Increasing excitability of ipsilesional primary motor cortex (M1) by transcranial magnetic stimulation (TMS) is one of the most explored approaches to prime use-dependent plasticity before motor exercises. Continuous stimulation with frequencies between 3 and 20 Hz (Khedr et al., 2005; Malcolm et al., 2007; Chang et al., 2010) and intermittent theta-burst protocols with 2 s-trains of short 50 Hz bursts (Talelli et al., 2012; Hsu et al., 2013) have both been applied to increase ipsilesional M1 excitability prior to neurorehabilitative training. In a complementary experiment, Koganemaru et al. (2010) applied 8 s trains of repetitive 5 Hz TMS alternating with 50 s periods of neurorehabilitative training. All these approaches used pre-defined stimulation parameters independent of the actual behavioral state of the patient.

Unlike these open-loop approaches, activity-dependent paradigms using neural or muscle activity to control brain stimulation in a closed-loop approach hold promise to invoke Hebbian mechanisms for more efficacious plasticity induction (Edwardson et al., 2013). Bütefisch et al. (2011) introduced activity-dependent TMS to stroke rehabilitation, in which motor activity-related electromyography (EMG) of the paretic limb triggered a single TMS pulse to the hand representation of the ipsilesional M1 during the motor exercises. Notably, the patients in that study—as in most other stroke studies on brain stimulation—suffered from mild to moderate paresis and were able to perform hand movements targeted by stimulation. Patients with severe hand paresis would be unlikely to benefit from such activity-dependent stimulation approach due to variable, decreased, or even missing voluntary EMG activation. These patients require novel activity-dependent stimulation paradigms based, for example, on intrinsic brain activity. Such alternative concepts have already been implemented in animal studies by using action potentials of single neurons to trigger electrical stimulation (Jackson et al., 2006; Rebesco et al., 2010), but have not been introduced for patients with motor deficits.

Volitional control of cortical neural activity in the absence of actual movements has been explored extensively to operate cursors or peripheral devices in the context of brain-computer (BCI)/brain-machine-interfaces (BMI) (Wolpaw et al., 2002). More specifically, electroencephalography (EEG)-based neurofeedback training with a BMI has been used to provide haptic feedback for motor rehabilitation of severely affected stroke patients (Ramos-Murguialday et al., 2013). Due to methodological limitations, such as stimulus noise contamination on cortical signal processing, these techniques have not yet included concurrent brain-stimulation applications. Walter et al. (2012) recently introduced the use of the Burg algorithm to minimize the influence of stimulation after-effects on spectral estimation of cortical signals for BMI.
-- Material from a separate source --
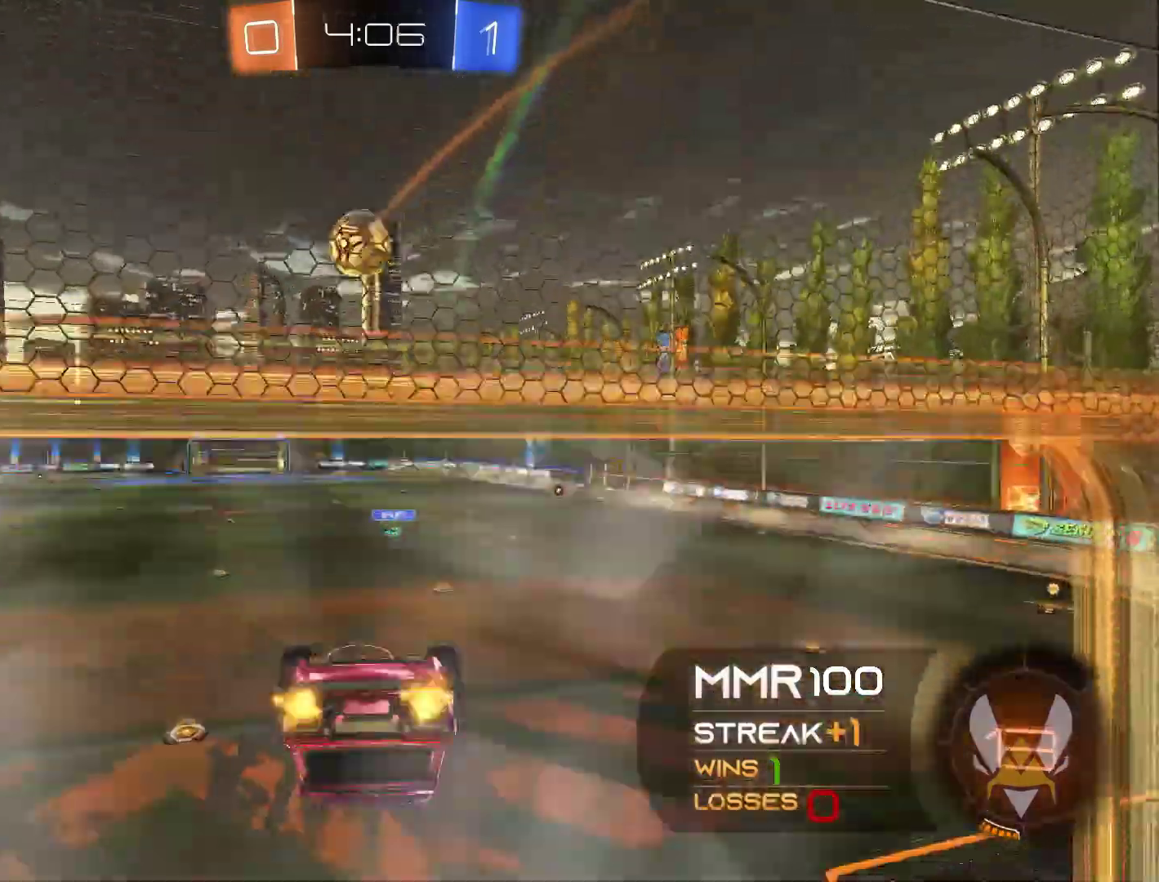
{"buttons": ["R2"], "left_stick": "left", "right_stick": "center", "events": [[33, "left_stick", "left"], [333, "L1", "up"]]}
In the present feasibility study, we investigated the effects of coupling a BMI with TMS, i.e., applying brain-state dependent stimulation (BSDS), on cortical physiology in the healthy and post-stroke brain. More specifically, we compared four experimental conditions in the healthy subject: (1) BSDS + HF, i.e., TMS was applied to the M1 hand area during event-related desynchronization in the ß-range (ß-ERD) induced by motor imagery, and combined with haptic feedback (HF) delivered by passive hand opening through a robotic hand orthosis; (2) HF alone; (3) non-specific brain stimulation (NSBS), i.e., TMS without motor imagery or HF; and (4) NSBS + HF.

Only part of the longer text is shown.